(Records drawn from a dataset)
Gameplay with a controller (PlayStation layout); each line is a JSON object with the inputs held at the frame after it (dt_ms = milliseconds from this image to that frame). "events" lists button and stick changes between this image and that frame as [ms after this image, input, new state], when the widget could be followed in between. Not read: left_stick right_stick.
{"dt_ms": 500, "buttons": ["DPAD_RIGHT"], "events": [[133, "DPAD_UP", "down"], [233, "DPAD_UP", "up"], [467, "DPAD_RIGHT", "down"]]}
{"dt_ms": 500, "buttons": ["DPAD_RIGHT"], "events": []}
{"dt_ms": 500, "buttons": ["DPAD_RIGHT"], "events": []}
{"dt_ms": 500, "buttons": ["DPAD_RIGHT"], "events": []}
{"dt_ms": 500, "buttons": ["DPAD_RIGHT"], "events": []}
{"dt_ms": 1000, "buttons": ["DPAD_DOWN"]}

[Work instructions]: Retype all of the records above, word for word.

[Finished exercise]:
Gameplay with a controller (PlayStation layout); each line is a JSON object with the inputs held at the frame after it (dt_ms = milliseconds from this image to that frame). "events" lists button and stick changes between this image and that frame as [ms after this image, input, new state], when the widget could be followed in between. Not read: left_stick right_stick.
{"dt_ms": 500, "buttons": ["DPAD_RIGHT"], "events": [[133, "DPAD_UP", "down"], [233, "DPAD_UP", "up"], [467, "DPAD_RIGHT", "down"]]}
{"dt_ms": 500, "buttons": ["DPAD_RIGHT"], "events": []}
{"dt_ms": 500, "buttons": ["DPAD_RIGHT"], "events": []}
{"dt_ms": 500, "buttons": ["DPAD_RIGHT"], "events": []}
{"dt_ms": 500, "buttons": ["DPAD_RIGHT"], "events": []}
{"dt_ms": 1000, "buttons": ["DPAD_DOWN"]}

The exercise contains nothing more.